A 0-62mph time of just 4.8 seconds is fairly staggering in a car that weighs three tonnes.
There’s also more noise – if you want it, that is – courtesy of an optional sports exhaust. A Low button turns the Dawn’s natural dulcet tenor into a bass baritone.
The gearbox and accelerator have been tinkered with to offer a more urgent ride. Rolls calls it ‘spirited’ (see what they did there?). That said, it still provides a flawless endless pull, gear changes more like a far-off whisper than any kind of decipherable shift.
The suspension has also been tweaked to keep it flatter in the corners. But I can’t leave it just at that. Allow me to wax lyrical for a minute about Rolls-Royce’s suspension.
The drive of a Rolls is like cursive calligraphy to a regular car’s block script
The only way I can really explain it is that the drive of a Rolls is like cursive calligraphy to a regular car’s block script. When I first took my seven-year-old son out in it, he asked: “Daddy, how come you can’t feel the ground?” Rolls prides itself on its magic-carpet ride; this was one Aladdin fan who was clearly sold.
When most upmarket automotive brands make a sportier model, they just throw carbon fibre at the problem – there are usually swathes of the stuff inside from the dash to the door handles. Even in this regard, Rolls has found a way to take it up a notch.
The familiar rough diagonal weave has been replaced with a vertical pattern of aircraft-grade aluminium woven together and bonded in carbon fibre. It’s then finished with six coats of lacquer before being hand-polished. The resulting dashboard fascia is quite simply a work of art.
Speaking of which, the Rolls-Royce Bespoke Audio speaker covers look like they belong in MoMA. They’re the only punctuation to the otherwise sparse swathe of pristine leather covering the doors. And the sound quality is worthy of a recording studio.

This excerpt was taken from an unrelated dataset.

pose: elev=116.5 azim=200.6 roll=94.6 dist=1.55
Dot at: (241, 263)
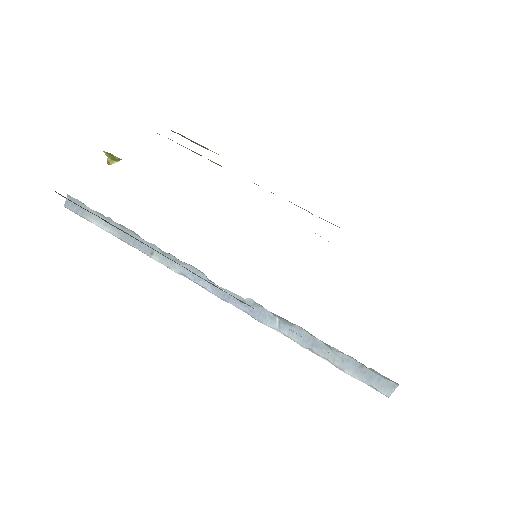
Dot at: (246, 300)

All the greatest hits that have made modern Rollers so impressive are here – the self-righting logo in the centre of the alloys; the auto-closing rear-hinged coach doors; the umbrellas hidden inside the fenders. It’s James Bond meets Bond Street.
There are also the reassuring nods to the past – the gear selector stalk; the ‘Soft/Medium/Hard’ nomenclature of the air conditioning switch gear; the ‘Power Reserve’ instead of tachometer.
It all comes together in a massive, masterful cacophony of high-luxury. The Dawn is also just plain massive – more than 5.2m long. That’s longer than a Range Rover.
It does mean that this may be a convertible, but it is also a proper four seater. If there are just two of you, clip on the Black Badge Dawn Aero Cowling tonneau cover: a flowing fusion of leather and carbon fibre, this sporty addition helps turn the four-wheel cruiser into a two-seater roadster (in looks, at least).
There are many words that come to mind when you say ‘Rolls-Royce’ – luxurious, elegant, prodigious.
But cool? That’s not always the case. With the Black Badge, though, ‘cool’ is guaranteed.
The actual ‘black badge’ in question is an infinity sign with a line beneath. This is so very Rolls. As if infinity is not quite enough, it literally underscores it. To infinity and beyond? That’s just the Rolls-Royce way.